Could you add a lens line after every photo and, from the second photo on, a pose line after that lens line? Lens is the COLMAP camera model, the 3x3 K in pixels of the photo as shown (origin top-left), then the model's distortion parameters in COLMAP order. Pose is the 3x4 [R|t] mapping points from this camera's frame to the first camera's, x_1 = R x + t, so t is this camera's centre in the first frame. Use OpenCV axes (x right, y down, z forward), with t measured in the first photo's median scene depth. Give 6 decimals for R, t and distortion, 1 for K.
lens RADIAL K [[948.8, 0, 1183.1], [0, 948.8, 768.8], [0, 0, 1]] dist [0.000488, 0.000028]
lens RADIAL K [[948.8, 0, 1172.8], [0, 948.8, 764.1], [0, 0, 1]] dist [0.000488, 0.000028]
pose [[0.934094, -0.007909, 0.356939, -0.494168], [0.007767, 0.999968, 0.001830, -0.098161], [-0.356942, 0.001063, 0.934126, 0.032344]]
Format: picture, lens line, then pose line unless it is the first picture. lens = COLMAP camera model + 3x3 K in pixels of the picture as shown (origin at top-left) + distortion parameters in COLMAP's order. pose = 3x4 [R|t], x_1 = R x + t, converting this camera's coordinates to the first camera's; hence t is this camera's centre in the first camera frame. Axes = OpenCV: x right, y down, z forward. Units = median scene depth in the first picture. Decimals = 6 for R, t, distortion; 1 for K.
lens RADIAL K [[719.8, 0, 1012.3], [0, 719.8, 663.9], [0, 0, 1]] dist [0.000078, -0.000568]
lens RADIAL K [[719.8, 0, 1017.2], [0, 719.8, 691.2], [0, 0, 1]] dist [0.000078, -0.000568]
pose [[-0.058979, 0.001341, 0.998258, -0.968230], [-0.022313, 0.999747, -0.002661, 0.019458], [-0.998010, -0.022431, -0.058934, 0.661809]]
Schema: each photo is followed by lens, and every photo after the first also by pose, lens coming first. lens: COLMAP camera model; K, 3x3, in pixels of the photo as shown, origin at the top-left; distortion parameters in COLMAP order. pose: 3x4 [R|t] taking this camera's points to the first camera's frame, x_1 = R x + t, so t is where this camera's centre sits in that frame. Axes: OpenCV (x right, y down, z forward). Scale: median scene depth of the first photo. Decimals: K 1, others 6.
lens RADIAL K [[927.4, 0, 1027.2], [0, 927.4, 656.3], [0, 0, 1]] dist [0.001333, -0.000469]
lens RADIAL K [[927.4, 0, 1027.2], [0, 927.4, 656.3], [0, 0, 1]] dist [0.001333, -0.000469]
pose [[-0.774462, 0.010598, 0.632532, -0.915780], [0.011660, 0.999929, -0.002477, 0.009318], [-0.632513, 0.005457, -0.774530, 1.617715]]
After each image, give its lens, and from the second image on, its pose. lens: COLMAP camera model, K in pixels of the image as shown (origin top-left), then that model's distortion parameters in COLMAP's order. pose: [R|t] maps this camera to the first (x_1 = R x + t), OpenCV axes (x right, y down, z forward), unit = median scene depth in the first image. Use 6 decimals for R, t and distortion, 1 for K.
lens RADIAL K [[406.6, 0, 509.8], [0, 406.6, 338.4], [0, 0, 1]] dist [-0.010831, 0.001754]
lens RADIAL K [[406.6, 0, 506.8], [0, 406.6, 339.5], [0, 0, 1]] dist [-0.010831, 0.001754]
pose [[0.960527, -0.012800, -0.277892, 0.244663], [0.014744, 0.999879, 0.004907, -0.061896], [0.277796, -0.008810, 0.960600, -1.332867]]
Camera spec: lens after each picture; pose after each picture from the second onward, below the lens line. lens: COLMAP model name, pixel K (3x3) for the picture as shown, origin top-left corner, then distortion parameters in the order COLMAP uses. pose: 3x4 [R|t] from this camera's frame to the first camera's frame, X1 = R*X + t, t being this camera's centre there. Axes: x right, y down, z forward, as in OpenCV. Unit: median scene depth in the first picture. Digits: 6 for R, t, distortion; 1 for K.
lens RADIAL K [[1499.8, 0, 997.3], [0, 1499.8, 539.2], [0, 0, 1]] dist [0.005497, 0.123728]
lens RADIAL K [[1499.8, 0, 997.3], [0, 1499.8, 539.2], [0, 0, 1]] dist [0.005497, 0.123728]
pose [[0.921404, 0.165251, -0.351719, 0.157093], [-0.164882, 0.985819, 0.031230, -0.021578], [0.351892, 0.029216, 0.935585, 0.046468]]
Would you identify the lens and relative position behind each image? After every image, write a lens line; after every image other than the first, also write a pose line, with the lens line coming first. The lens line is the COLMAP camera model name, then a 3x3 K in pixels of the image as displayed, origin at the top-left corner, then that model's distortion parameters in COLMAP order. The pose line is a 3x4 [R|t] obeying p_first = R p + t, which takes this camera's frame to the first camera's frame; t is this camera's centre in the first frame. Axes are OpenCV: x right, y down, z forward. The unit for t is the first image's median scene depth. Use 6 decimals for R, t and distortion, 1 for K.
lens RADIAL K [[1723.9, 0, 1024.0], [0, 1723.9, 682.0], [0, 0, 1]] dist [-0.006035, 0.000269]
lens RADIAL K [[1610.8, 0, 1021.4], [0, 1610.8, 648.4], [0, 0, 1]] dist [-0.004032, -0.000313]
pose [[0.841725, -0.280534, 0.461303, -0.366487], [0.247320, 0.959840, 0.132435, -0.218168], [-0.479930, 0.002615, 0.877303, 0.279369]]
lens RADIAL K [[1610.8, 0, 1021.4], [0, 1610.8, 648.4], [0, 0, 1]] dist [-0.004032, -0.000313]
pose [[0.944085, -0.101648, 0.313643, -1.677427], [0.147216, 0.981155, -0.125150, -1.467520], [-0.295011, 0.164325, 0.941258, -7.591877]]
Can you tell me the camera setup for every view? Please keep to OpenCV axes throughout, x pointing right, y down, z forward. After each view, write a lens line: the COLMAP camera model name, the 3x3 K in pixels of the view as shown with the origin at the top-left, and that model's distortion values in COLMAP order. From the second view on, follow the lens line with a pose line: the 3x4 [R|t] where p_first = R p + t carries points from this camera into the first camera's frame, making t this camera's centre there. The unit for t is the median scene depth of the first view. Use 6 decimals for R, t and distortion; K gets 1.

======

* **Task requirements**:
Exactly reproduce all of the entries above.

* **Answer for the task**:
Could you add a lens line after every photo and, from the second photo on, a pose line after that lens line? Lens is the COLMAP camera model, the 3x3 K in pixels of the photo as shown (origin top-left), then the model's distortion parameters in COLMAP order. Pose is the 3x4 [R|t] mapping points from this camera's frame to the first camera's, x_1 = R x + t, so t is this camera's centre in the first frame. Use OpenCV axes (x right, y down, z forward), with t measured in the first photo's median scene depth. Give 6 decimals for R, t and distortion, 1 for K.
lens RADIAL K [[948.8, 0, 1183.1], [0, 948.8, 768.8], [0, 0, 1]] dist [0.000488, 0.000028]
lens RADIAL K [[948.8, 0, 1172.8], [0, 948.8, 764.1], [0, 0, 1]] dist [0.000488, 0.000028]
pose [[0.934094, -0.007909, 0.356939, -0.494168], [0.007767, 0.999968, 0.001830, -0.098161], [-0.356942, 0.001063, 0.934126, 0.032344]]
Format: picture, lens line, then pose line unless it is the first picture. lens = COLMAP camera model + 3x3 K in pixels of the picture as shown (origin at top-left) + distortion parameters in COLMAP's order. pose = 3x4 [R|t], x_1 = R x + t, converting this camera's coordinates to the first camera's; hence t is this camera's centre in the first camera frame. Axes = OpenCV: x right, y down, z forward. Units = median scene depth in the first picture. Decimals = 6 for R, t, distortion; 1 for K.
lens RADIAL K [[719.8, 0, 1012.3], [0, 719.8, 663.9], [0, 0, 1]] dist [0.000078, -0.000568]
lens RADIAL K [[719.8, 0, 1017.2], [0, 719.8, 691.2], [0, 0, 1]] dist [0.000078, -0.000568]
pose [[-0.058979, 0.001341, 0.998258, -0.968230], [-0.022313, 0.999747, -0.002661, 0.019458], [-0.998010, -0.022431, -0.058934, 0.661809]]
Schema: each photo is followed by lens, and every photo after the first also by pose, lens coming first. lens: COLMAP camera model; K, 3x3, in pixels of the photo as shown, origin at the top-left; distortion parameters in COLMAP order. pose: 3x4 [R|t] taking this camera's points to the first camera's frame, x_1 = R x + t, so t is where this camera's centre sits in that frame. Axes: OpenCV (x right, y down, z forward). Scale: median scene depth of the first photo. Decimals: K 1, others 6.
lens RADIAL K [[927.4, 0, 1027.2], [0, 927.4, 656.3], [0, 0, 1]] dist [0.001333, -0.000469]
lens RADIAL K [[927.4, 0, 1027.2], [0, 927.4, 656.3], [0, 0, 1]] dist [0.001333, -0.000469]
pose [[-0.774462, 0.010598, 0.632532, -0.915780], [0.011660, 0.999929, -0.002477, 0.009318], [-0.632513, 0.005457, -0.774530, 1.617715]]
After each image, give its lens, and from the second image on, its pose. lens: COLMAP camera model, K in pixels of the image as shown (origin top-left), then that model's distortion parameters in COLMAP's order. pose: [R|t] maps this camera to the first (x_1 = R x + t), OpenCV axes (x right, y down, z forward), unit = median scene depth in the first image. Use 6 decimals for R, t and distortion, 1 for K.
lens RADIAL K [[406.6, 0, 509.8], [0, 406.6, 338.4], [0, 0, 1]] dist [-0.010831, 0.001754]
lens RADIAL K [[406.6, 0, 506.8], [0, 406.6, 339.5], [0, 0, 1]] dist [-0.010831, 0.001754]
pose [[0.960527, -0.012800, -0.277892, 0.244663], [0.014744, 0.999879, 0.004907, -0.061896], [0.277796, -0.008810, 0.960600, -1.332867]]
Camera spec: lens after each picture; pose after each picture from the second onward, below the lens line. lens: COLMAP model name, pixel K (3x3) for the picture as shown, origin top-left corner, then distortion parameters in the order COLMAP uses. pose: 3x4 [R|t] from this camera's frame to the first camera's frame, X1 = R*X + t, t being this camera's centre there. Axes: x right, y down, z forward, as in OpenCV. Unit: median scene depth in the first picture. Digits: 6 for R, t, distortion; 1 for K.
lens RADIAL K [[1499.8, 0, 997.3], [0, 1499.8, 539.2], [0, 0, 1]] dist [0.005497, 0.123728]
lens RADIAL K [[1499.8, 0, 997.3], [0, 1499.8, 539.2], [0, 0, 1]] dist [0.005497, 0.123728]
pose [[0.921404, 0.165251, -0.351719, 0.157093], [-0.164882, 0.985819, 0.031230, -0.021578], [0.351892, 0.029216, 0.935585, 0.046468]]
Would you identify the lens and relative position behind each image? After every image, write a lens line; after every image other than the first, also write a pose line, with the lens line coming first. The lens line is the COLMAP camera model name, then a 3x3 K in pixels of the image as displayed, origin at the top-left corner, then that model's distortion parameters in COLMAP order. The pose line is a 3x4 [R|t] obeying p_first = R p + t, which takes this camera's frame to the first camera's frame; t is this camera's centre in the first frame. Axes are OpenCV: x right, y down, z forward. The unit for t is the first image's median scene depth. Use 6 decimals for R, t and distortion, 1 for K.
lens RADIAL K [[1723.9, 0, 1024.0], [0, 1723.9, 682.0], [0, 0, 1]] dist [-0.006035, 0.000269]
lens RADIAL K [[1610.8, 0, 1021.4], [0, 1610.8, 648.4], [0, 0, 1]] dist [-0.004032, -0.000313]
pose [[0.841725, -0.280534, 0.461303, -0.366487], [0.247320, 0.959840, 0.132435, -0.218168], [-0.479930, 0.002615, 0.877303, 0.279369]]
lens RADIAL K [[1610.8, 0, 1021.4], [0, 1610.8, 648.4], [0, 0, 1]] dist [-0.004032, -0.000313]
pose [[0.944085, -0.101648, 0.313643, -1.677427], [0.147216, 0.981155, -0.125150, -1.467520], [-0.295011, 0.164325, 0.941258, -7.591877]]
Can you tell me the camera setup for every view? Please keep to OpenCV axes throughout, x pointing right, y down, z forward. After each view, write a lens line: the COLMAP camera model name, the 3x3 K in pixels of the view as shown with the origin at the top-left, and that model's distortion values in COLMAP order. From the second view on, follow the lens line with a pose line: the 3x4 [R|t] where p_first = R p + t carries points from this camera into the first camera's frame, making t this camera's centre there. The unit for t is the median scene depth of the first view. Use 6 decimals for R, t and distortion; K gets 1.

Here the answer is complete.